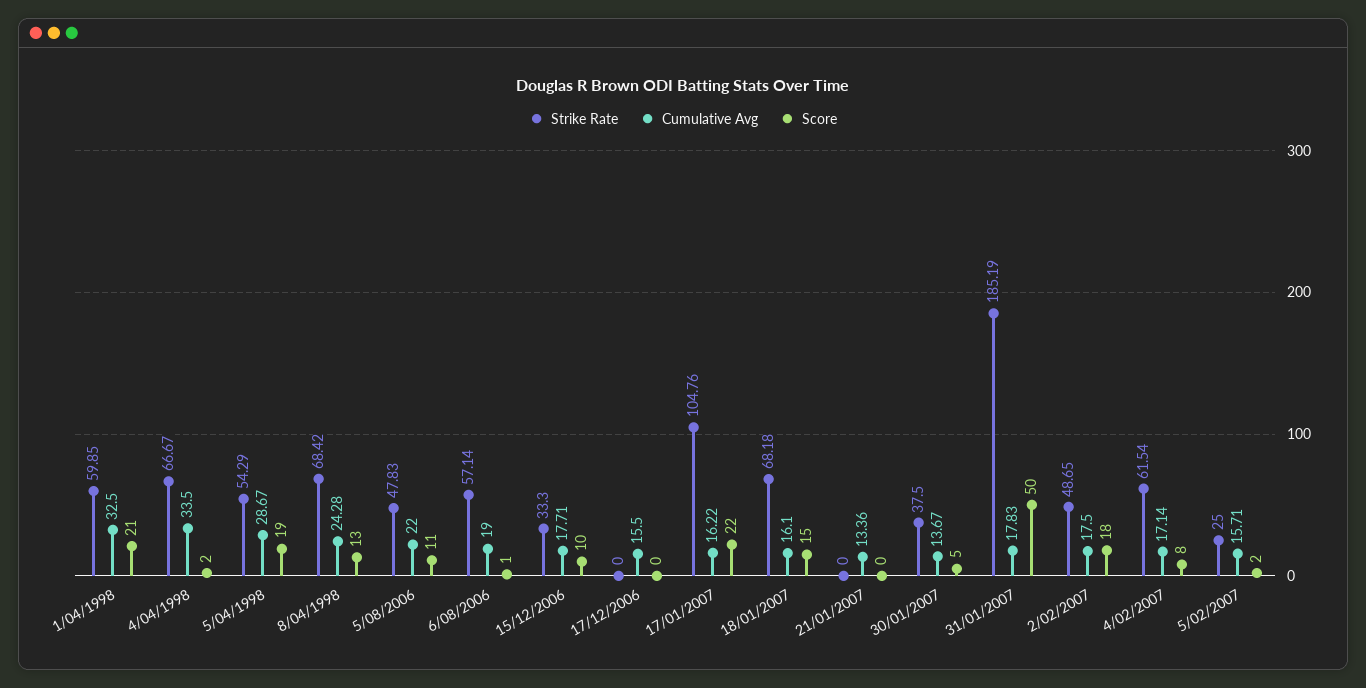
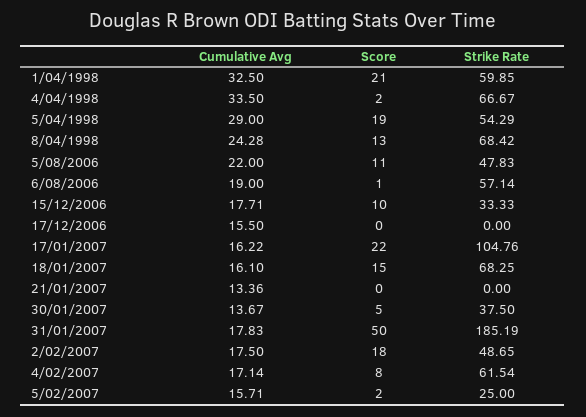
  {
    "Strike Rate": {
      "1/04/1998": 59.85,
      "4/04/1998": 66.67,
      "5/04/1998": 54.29,
      "8/04/1998": 68.42,
      "5/08/2006": 47.83,
      "6/08/2006": 57.14,
-     "15/12/2006": 33.3,
+     "15/12/2006": 33.33,
      "17/12/2006": 0,
      "17/01/2007": 104.76,
-     "18/01/2007": 68.18,
+     "18/01/2007": 68.25,
      "21/01/2007": 0,
      "30/01/2007": 37.5,
      "31/01/2007": 185.19,
      "2/02/2007": 48.65,
      "4/02/2007": 61.54,
      "5/02/2007": 25
    },
    "Cumulative Avg": {
      "1/04/1998": 32.5,
      "4/04/1998": 33.5,
-     "5/04/1998": 28.67,
+     "5/04/1998": 29,
      "8/04/1998": 24.28,
      "5/08/2006": 22,
      "6/08/2006": 19,
      "15/12/2006": 17.71,
      "17/12/2006": 15.5,
      "17/01/2007": 16.22,
      "18/01/2007": 16.1,
      "21/01/2007": 13.36,
      "30/01/2007": 13.67,
      "31/01/2007": 17.83,
      "2/02/2007": 17.5,
      "4/02/2007": 17.14,
      "5/02/2007": 15.71
    },
    "Score": {
      "1/04/1998": 21,
      "4/04/1998": 2,
      "5/04/1998": 19,
      "8/04/1998": 13,
      "5/08/2006": 11,
      "6/08/2006": 1,
      "15/12/2006": 10,
      "17/12/2006": 0,
      "17/01/2007": 22,
      "18/01/2007": 15,
      "21/01/2007": 0,
      "30/01/2007": 5,
      "31/01/2007": 50,
      "2/02/2007": 18,
      "4/02/2007": 8,
      "5/02/2007": 2
    }
  }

::::

* [Work item]
Word for word, print every record, and leave out any picture.

* [Answer below]
  {
    "Strike Rate": {
      "1/04/1998": 59.85,
      "4/04/1998": 66.67,
      "5/04/1998": 54.29,
      "8/04/1998": 68.42,
      "5/08/2006": 47.83,
      "6/08/2006": 57.14,
-     "15/12/2006": 33.3,
+     "15/12/2006": 33.33,
      "17/12/2006": 0,
      "17/01/2007": 104.76,
-     "18/01/2007": 68.18,
+     "18/01/2007": 68.25,
      "21/01/2007": 0,
      "30/01/2007": 37.5,
      "31/01/2007": 185.19,
      "2/02/2007": 48.65,
      "4/02/2007": 61.54,
      "5/02/2007": 25
    },
    "Cumulative Avg": {
      "1/04/1998": 32.5,
      "4/04/1998": 33.5,
-     "5/04/1998": 28.67,
+     "5/04/1998": 29,
      "8/04/1998": 24.28,
      "5/08/2006": 22,
      "6/08/2006": 19,
      "15/12/2006": 17.71,
      "17/12/2006": 15.5,
      "17/01/2007": 16.22,
      "18/01/2007": 16.1,
      "21/01/2007": 13.36,
      "30/01/2007": 13.67,
      "31/01/2007": 17.83,
      "2/02/2007": 17.5,
      "4/02/2007": 17.14,
      "5/02/2007": 15.71
    },
    "Score": {
      "1/04/1998": 21,
      "4/04/1998": 2,
      "5/04/1998": 19,
      "8/04/1998": 13,
      "5/08/2006": 11,
      "6/08/2006": 1,
      "15/12/2006": 10,
      "17/12/2006": 0,
      "17/01/2007": 22,
      "18/01/2007": 15,
      "21/01/2007": 0,
      "30/01/2007": 5,
      "31/01/2007": 50,
      "2/02/2007": 18,
      "4/02/2007": 8,
      "5/02/2007": 2
    }
  }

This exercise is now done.